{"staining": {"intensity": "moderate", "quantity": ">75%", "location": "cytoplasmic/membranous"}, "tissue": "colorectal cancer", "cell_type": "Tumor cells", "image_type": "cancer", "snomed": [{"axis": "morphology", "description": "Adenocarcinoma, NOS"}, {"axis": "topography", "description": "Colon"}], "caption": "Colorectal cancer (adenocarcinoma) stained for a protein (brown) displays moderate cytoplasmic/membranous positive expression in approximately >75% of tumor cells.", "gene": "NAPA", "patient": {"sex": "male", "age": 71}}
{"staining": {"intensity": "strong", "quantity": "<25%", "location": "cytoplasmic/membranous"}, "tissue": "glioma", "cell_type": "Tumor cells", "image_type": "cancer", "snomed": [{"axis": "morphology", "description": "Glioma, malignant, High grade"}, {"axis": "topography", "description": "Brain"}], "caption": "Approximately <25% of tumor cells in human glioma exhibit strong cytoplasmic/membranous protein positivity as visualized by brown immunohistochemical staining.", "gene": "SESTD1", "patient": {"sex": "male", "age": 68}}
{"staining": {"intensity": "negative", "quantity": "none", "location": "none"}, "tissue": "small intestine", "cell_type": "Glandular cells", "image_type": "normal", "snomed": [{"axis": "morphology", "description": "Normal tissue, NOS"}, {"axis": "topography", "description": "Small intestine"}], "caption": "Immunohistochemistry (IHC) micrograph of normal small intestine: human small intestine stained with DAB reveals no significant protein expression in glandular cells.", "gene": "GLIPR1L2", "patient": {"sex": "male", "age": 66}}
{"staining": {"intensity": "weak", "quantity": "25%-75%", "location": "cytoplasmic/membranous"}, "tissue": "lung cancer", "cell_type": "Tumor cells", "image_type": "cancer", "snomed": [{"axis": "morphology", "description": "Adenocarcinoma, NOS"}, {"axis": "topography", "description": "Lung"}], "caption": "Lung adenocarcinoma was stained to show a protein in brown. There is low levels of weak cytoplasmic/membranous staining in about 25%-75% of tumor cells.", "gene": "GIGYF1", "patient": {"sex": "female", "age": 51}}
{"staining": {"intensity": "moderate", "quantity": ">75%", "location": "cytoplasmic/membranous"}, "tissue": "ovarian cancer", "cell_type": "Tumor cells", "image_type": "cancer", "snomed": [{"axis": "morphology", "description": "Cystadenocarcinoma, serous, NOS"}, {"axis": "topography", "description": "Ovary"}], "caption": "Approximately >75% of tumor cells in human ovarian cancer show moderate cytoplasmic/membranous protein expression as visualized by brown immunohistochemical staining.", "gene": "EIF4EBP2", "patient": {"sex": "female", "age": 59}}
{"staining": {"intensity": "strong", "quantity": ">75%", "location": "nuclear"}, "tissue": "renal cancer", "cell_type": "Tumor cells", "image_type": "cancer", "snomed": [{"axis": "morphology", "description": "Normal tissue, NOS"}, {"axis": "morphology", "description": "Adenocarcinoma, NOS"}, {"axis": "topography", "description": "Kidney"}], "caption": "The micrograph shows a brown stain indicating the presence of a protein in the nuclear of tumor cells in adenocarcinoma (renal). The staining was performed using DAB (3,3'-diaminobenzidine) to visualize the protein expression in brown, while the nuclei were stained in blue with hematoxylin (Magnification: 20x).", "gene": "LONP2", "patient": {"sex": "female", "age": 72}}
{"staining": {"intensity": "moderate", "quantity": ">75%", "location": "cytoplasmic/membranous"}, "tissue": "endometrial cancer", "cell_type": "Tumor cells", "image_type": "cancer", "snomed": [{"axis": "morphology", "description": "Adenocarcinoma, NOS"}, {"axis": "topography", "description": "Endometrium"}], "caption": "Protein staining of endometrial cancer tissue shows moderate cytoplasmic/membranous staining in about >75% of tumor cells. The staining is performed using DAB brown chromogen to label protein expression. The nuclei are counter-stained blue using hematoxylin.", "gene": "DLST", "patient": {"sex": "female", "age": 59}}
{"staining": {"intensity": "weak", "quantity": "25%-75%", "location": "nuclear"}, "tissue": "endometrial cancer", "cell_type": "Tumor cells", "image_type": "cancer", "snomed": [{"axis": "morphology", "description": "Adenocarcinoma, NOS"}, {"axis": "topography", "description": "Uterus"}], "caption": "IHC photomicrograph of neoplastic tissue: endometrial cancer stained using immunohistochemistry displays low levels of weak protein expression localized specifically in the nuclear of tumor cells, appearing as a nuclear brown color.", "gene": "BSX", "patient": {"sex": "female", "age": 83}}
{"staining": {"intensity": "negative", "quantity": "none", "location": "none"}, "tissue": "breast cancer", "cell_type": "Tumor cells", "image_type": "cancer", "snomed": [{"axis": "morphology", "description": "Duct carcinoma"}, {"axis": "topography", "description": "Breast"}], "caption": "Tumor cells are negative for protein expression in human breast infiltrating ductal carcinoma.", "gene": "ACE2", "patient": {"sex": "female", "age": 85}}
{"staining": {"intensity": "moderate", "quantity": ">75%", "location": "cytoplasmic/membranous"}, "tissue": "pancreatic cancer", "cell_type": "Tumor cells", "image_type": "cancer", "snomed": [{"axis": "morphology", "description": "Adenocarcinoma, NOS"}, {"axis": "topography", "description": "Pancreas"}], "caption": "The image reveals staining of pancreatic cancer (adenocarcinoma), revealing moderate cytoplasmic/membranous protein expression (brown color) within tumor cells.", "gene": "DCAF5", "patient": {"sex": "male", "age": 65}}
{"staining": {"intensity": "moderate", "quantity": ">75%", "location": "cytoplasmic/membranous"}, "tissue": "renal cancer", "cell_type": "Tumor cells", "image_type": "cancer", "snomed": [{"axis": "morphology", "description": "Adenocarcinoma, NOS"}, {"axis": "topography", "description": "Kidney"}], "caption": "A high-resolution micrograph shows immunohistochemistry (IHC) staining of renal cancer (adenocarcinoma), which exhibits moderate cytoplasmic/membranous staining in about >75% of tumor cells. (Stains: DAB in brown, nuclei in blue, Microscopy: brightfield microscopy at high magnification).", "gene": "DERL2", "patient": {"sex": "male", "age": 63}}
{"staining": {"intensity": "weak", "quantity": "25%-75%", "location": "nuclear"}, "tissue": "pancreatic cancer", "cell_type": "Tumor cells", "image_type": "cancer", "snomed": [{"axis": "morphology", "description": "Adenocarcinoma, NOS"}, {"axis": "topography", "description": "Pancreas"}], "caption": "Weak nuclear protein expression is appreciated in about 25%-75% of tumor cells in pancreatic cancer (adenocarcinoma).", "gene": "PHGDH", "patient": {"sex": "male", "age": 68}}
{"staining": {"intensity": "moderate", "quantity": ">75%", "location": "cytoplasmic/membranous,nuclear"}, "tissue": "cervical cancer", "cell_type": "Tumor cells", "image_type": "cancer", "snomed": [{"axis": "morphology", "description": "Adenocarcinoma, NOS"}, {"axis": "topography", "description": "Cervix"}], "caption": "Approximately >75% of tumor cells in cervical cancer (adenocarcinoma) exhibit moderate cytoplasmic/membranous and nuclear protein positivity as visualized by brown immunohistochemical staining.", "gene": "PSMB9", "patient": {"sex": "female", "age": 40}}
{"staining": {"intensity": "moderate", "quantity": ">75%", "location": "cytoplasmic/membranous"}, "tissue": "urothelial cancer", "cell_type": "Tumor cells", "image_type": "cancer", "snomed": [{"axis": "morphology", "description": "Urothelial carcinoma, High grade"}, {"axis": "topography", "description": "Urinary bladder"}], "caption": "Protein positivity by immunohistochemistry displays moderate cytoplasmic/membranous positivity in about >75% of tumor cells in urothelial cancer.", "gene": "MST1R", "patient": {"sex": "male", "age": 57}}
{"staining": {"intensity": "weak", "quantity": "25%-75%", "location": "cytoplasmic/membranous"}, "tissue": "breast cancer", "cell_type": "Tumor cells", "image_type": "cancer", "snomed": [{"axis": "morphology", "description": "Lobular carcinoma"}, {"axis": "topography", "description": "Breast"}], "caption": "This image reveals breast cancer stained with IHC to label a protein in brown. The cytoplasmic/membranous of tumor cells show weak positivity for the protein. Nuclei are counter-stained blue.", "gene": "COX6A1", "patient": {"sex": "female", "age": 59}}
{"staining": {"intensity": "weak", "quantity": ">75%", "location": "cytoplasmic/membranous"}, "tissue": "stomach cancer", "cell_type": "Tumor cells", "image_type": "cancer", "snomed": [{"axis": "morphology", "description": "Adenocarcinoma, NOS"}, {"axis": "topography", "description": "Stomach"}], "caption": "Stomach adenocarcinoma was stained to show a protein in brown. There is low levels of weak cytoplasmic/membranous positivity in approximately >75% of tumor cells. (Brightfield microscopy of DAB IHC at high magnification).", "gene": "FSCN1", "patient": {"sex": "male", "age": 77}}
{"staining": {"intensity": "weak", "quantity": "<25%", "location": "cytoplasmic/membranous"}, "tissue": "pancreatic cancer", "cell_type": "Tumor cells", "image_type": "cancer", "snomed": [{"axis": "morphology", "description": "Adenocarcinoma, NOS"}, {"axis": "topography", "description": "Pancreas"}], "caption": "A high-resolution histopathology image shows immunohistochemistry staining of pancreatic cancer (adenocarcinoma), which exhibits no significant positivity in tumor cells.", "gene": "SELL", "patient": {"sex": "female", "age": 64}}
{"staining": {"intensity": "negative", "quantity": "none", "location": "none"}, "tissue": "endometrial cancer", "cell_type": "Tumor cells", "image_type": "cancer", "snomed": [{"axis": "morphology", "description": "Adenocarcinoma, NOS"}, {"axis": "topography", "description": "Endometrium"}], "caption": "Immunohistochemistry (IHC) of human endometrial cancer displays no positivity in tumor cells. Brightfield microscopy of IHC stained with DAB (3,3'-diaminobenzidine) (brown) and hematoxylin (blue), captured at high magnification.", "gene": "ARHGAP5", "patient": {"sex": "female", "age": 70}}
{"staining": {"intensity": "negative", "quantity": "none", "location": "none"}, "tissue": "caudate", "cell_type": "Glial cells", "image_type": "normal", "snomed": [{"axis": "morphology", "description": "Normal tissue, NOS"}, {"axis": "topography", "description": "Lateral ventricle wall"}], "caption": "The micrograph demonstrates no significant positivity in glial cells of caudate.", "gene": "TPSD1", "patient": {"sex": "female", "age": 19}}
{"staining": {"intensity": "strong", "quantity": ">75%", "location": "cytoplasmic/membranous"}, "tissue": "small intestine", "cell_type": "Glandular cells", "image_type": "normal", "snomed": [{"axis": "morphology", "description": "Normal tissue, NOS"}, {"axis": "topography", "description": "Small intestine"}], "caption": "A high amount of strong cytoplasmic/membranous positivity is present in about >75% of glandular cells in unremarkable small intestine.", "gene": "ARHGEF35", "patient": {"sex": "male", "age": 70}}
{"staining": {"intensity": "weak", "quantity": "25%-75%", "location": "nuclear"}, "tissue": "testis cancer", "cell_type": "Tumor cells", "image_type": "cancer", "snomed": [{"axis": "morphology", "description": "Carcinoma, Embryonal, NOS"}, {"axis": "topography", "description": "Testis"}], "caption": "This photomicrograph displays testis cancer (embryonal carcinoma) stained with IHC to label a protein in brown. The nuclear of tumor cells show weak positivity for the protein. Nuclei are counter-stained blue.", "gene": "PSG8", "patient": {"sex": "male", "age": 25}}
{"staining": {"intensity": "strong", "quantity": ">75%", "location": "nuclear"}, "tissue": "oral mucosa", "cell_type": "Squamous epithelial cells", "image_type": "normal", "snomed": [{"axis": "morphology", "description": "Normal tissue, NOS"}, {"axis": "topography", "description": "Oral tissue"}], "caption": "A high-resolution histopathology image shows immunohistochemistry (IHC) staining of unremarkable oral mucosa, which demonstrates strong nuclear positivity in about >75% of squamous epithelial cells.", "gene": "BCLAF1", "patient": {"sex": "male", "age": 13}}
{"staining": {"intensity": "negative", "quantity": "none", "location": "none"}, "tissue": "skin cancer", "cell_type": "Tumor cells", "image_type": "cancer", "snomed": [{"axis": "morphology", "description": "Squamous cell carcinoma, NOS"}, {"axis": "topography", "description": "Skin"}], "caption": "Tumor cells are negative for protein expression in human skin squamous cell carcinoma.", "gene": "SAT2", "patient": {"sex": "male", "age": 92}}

-=-=-

List the lines of the material in which the word "Small" occurs.

▶ Response
{"staining": {"intensity": "negative", "quantity": "none", "location": "none"}, "tissue": "small intestine", "cell_type": "Glandular cells", "image_type": "normal", "snomed": [{"axis": "morphology", "description": "Normal tissue, NOS"}, {"axis": "topography", "description": "Small intestine"}], "caption": "Immunohistochemistry (IHC) micrograph of normal small intestine: human small intestine stained with DAB reveals no significant protein expression in glandular cells.", "gene": "GLIPR1L2", "patient": {"sex": "male", "age": 66}}
{"staining": {"intensity": "strong", "quantity": ">75%", "location": "cytoplasmic/membranous"}, "tissue": "small intestine", "cell_type": "Glandular cells", "image_type": "normal", "snomed": [{"axis": "morphology", "description": "Normal tissue, NOS"}, {"axis": "topography", "description": "Small intestine"}], "caption": "A high amount of strong cytoplasmic/membranous positivity is present in about >75% of glandular cells in unremarkable small intestine.", "gene": "ARHGEF35", "patient": {"sex": "male", "age": 70}}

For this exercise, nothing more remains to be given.